于志宁侧过脸,静静打量着有些失意的李斯文,并不觉得意外。
他可是自秦王府时期便随侍于陛下,历经诸多朝堂风波,又深耕朝堂十数年。
论对帝王心思的了解,远比半路入局,少年显贵的李斯文深刻得多。
李斯文深吸一口寒气,压下心底波澜,苦笑着摇了摇头:
“看来...陛下终究是对某、对这座水师学堂,有些不放心了。

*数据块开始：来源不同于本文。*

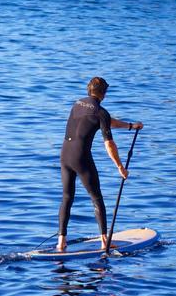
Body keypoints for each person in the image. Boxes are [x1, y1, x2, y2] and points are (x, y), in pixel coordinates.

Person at [57, 77, 143, 252]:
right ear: (103, 93)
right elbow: (109, 144)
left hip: (65, 154)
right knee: (96, 198)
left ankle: (61, 242)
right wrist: (120, 167)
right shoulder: (101, 112)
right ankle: (105, 242)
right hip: (81, 157)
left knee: (67, 197)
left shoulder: (77, 104)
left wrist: (130, 126)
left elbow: (105, 121)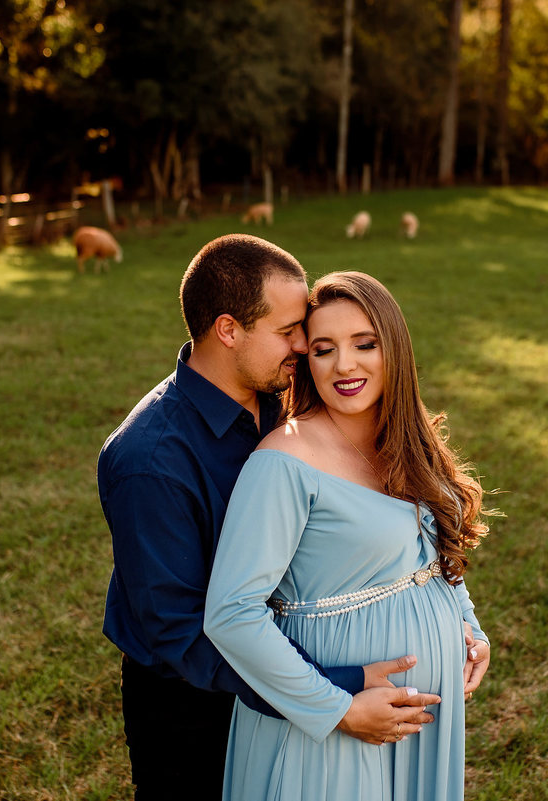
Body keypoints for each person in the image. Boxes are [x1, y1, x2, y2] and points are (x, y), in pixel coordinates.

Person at [97, 236, 446, 801]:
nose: (304, 345)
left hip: (284, 672)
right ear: (229, 330)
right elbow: (177, 633)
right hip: (193, 707)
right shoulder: (150, 461)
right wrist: (331, 694)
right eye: (289, 331)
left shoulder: (280, 400)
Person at [204, 270, 492, 801]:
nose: (345, 365)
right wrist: (339, 708)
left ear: (396, 349)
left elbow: (428, 554)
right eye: (323, 349)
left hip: (420, 717)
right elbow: (231, 613)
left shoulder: (409, 441)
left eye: (365, 343)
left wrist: (468, 628)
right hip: (334, 717)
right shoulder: (284, 462)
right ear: (305, 362)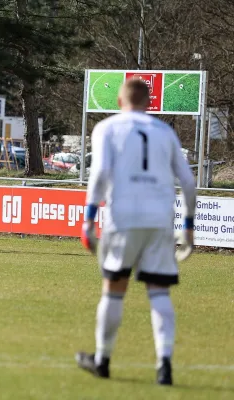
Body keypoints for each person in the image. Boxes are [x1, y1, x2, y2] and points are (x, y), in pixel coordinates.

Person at [75, 78, 197, 386]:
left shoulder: (107, 128)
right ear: (149, 102)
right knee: (159, 291)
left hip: (123, 218)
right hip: (159, 219)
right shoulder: (165, 132)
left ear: (119, 101)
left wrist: (88, 219)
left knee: (114, 290)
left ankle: (102, 360)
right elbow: (188, 181)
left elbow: (100, 173)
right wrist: (189, 226)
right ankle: (164, 364)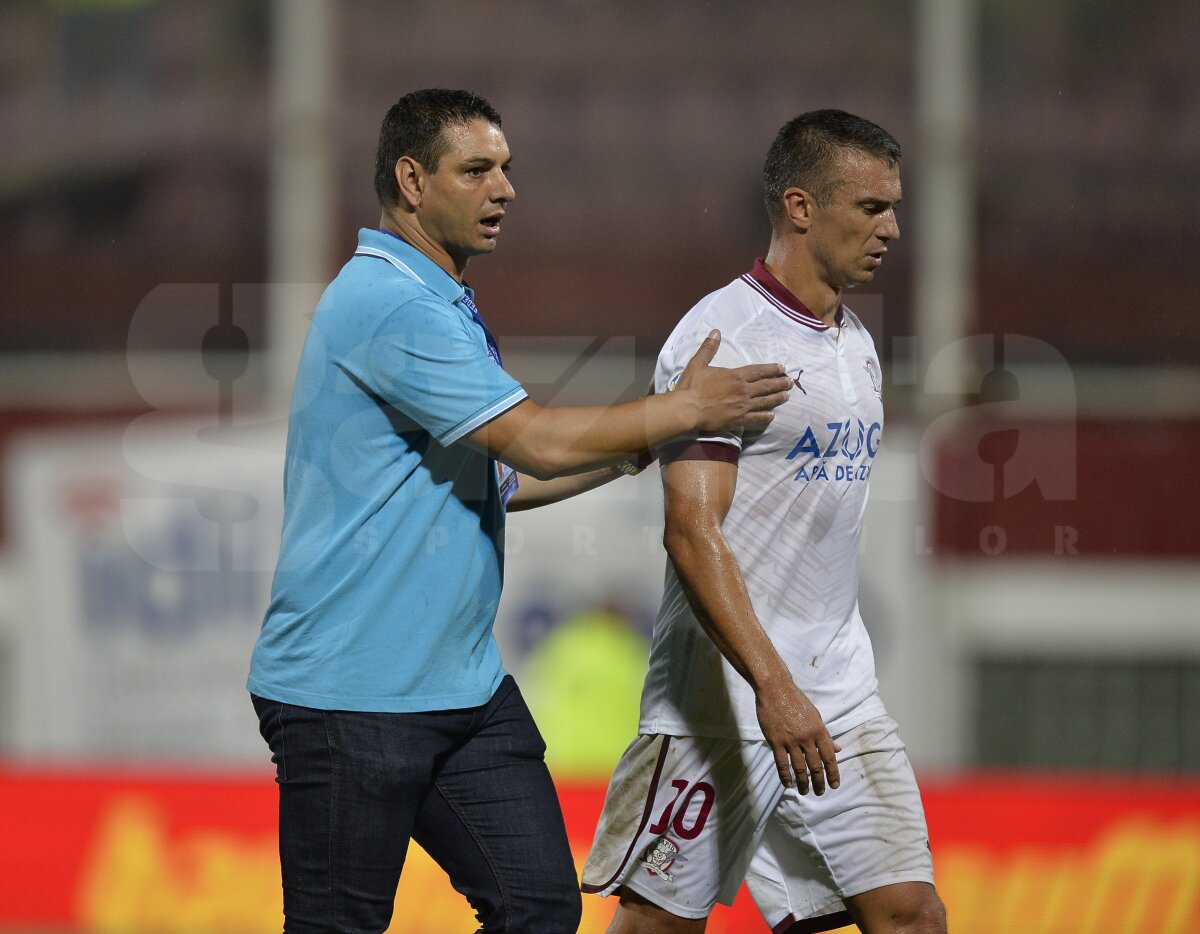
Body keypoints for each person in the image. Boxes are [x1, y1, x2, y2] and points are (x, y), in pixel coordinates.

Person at [245, 88, 792, 934]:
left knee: (537, 906)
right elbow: (532, 441)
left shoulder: (438, 301)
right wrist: (682, 411)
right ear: (411, 180)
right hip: (347, 695)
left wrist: (639, 444)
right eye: (477, 170)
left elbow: (506, 478)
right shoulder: (390, 302)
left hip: (459, 691)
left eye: (506, 169)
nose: (505, 189)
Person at [581, 110, 948, 933]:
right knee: (656, 928)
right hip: (721, 704)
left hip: (839, 697)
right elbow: (689, 531)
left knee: (909, 914)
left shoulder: (855, 342)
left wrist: (806, 687)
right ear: (801, 207)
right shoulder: (724, 339)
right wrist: (772, 687)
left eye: (895, 207)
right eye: (871, 208)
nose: (892, 228)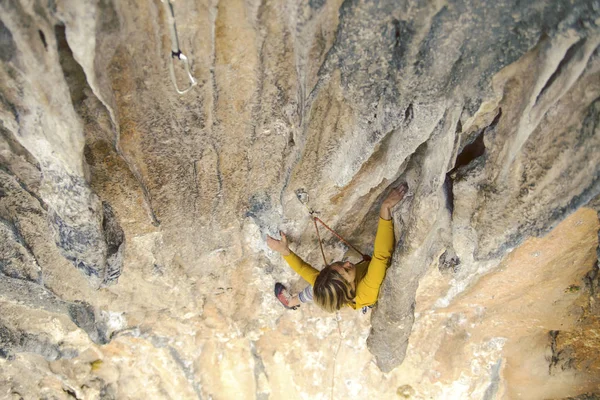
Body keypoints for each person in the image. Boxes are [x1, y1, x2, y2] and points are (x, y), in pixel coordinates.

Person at [266, 183, 407, 313]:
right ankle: (291, 302)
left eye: (340, 264)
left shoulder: (334, 285)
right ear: (348, 286)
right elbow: (381, 257)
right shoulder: (367, 290)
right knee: (319, 290)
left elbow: (304, 269)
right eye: (346, 269)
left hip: (334, 292)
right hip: (359, 293)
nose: (347, 263)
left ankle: (291, 302)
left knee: (318, 288)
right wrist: (386, 206)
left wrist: (284, 251)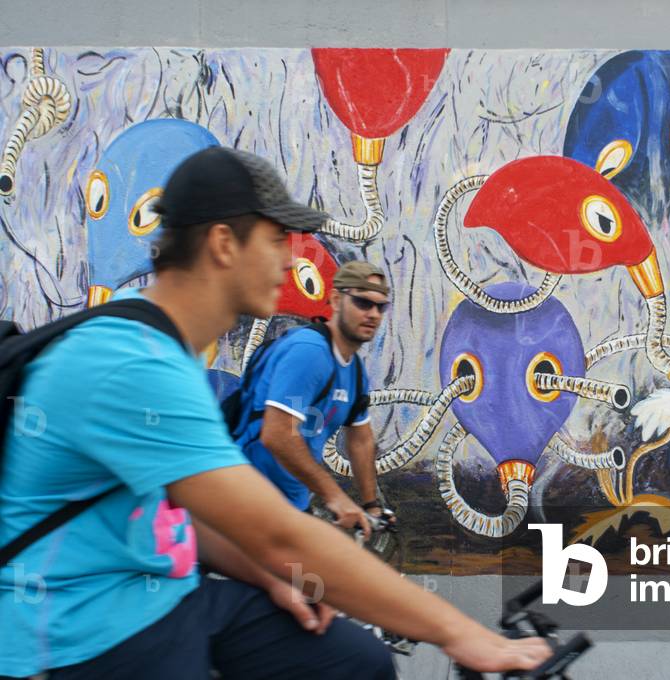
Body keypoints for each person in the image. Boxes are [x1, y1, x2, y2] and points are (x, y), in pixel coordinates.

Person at [0, 147, 550, 678]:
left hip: (164, 593)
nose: (291, 257)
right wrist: (462, 632)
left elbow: (177, 513)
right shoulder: (132, 362)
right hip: (82, 632)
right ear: (222, 244)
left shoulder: (168, 348)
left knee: (351, 660)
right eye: (277, 238)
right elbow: (280, 535)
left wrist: (269, 579)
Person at [233, 260, 393, 537]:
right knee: (306, 578)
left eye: (380, 307)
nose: (373, 314)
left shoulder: (353, 370)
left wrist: (372, 506)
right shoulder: (309, 353)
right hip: (248, 496)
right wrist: (335, 497)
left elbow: (361, 439)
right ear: (335, 299)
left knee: (314, 578)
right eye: (363, 303)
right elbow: (278, 434)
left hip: (290, 502)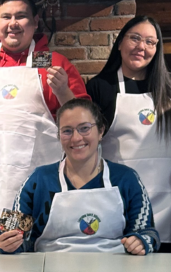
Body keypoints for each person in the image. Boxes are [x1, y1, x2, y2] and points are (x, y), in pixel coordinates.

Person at [0, 0, 90, 251]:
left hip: (36, 190)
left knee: (28, 259)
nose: (13, 24)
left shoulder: (54, 62)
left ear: (35, 21)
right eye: (6, 17)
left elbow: (86, 124)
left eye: (21, 16)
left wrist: (63, 91)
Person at [0, 98, 160, 255]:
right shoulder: (38, 179)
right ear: (59, 136)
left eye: (84, 128)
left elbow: (147, 233)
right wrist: (6, 244)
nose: (76, 138)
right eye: (67, 131)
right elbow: (10, 235)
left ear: (101, 130)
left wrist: (141, 241)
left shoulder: (127, 178)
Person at [86, 16, 171, 252]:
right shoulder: (100, 87)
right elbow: (85, 145)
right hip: (119, 199)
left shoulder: (169, 88)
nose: (141, 47)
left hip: (167, 200)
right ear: (120, 42)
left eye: (150, 42)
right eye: (135, 38)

”
李斯文对学堂是如何设想,于志宁也曾听他说起。
平心而论,很有创造力,但行不通,于情于理,都行不通。
于志宁是既不承认,也不着急否认,只是摇头轻叹,一脸郑重的劝说:
“陛下他...绝非疑心小公爷秉性,只是帝王天性使然。
公爷所设想的学堂,专门培养水师军官,更绝非寻常学舍可比。”
说着,于志宁抬手点了点,水师驻地方向:
“军官出自一校,战法同源,荣辱相连,待日久天长,逐渐得势,便会汇聚成一大乡党。
扎根江海,坐拥艨艟巨舰,无论话语权、威慑力,都远非其他地方乡党所能比拟。”
于志宁藏了半句话没说,不是不想说,是觉得贸然说不口,有些伤李斯文的忠心。
若水师学堂顺利落成,作为创始人的李斯文,将在未来的大唐水师行列中,拥有难以想象的影响力。
对于这种情况,无论哪个皇帝都无法容忍。
不是你想不想,而是你能不能。
李斯文自然听得出其中深意,一挑眉头:“莫非于师也觉得,某是想借学堂培植私党?”
“老夫自然清楚,小公爷并无反心。”
于志宁瞥了他一眼,说的相当笃定,随即话锋一转,为皇帝开脱:
“可作为至尊,陛下他不能赌,哪怕这个赌局十拿九稳,赌了就是对天下百姓、对朝纲的不负责。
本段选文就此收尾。